(Beginning of Record extracts)
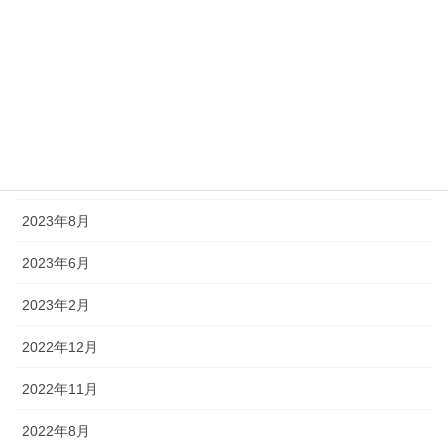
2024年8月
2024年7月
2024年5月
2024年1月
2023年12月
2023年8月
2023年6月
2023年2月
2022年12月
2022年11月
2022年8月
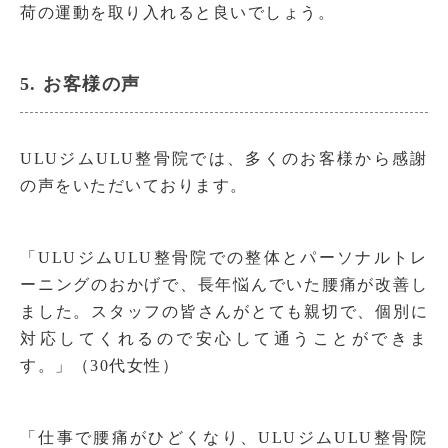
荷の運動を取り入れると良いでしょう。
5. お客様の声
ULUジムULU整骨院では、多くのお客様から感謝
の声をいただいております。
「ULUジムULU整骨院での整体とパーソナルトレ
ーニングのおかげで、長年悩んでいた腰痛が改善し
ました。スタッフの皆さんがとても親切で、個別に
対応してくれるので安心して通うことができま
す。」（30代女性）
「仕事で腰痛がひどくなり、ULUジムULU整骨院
(End of Record extracts)
(Beginning of Record extracts)
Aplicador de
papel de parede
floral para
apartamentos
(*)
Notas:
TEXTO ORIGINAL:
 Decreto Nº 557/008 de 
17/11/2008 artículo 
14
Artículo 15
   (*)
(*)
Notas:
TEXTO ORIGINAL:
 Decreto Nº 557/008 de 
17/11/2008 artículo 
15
(End of Record extracts)
(Beginning of Record extracts)
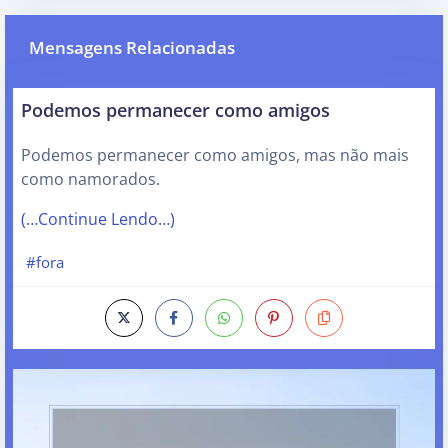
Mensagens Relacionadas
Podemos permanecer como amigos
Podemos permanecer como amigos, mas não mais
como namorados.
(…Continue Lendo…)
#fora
(End of Record extracts)
→ **Exercise aim**:
Find the string "Podemos" in the records, then copy each line where it occurs.

→ **Response to this exercise**:
Podemos permanecer como amigos
Podemos permanecer como amigos, mas não mais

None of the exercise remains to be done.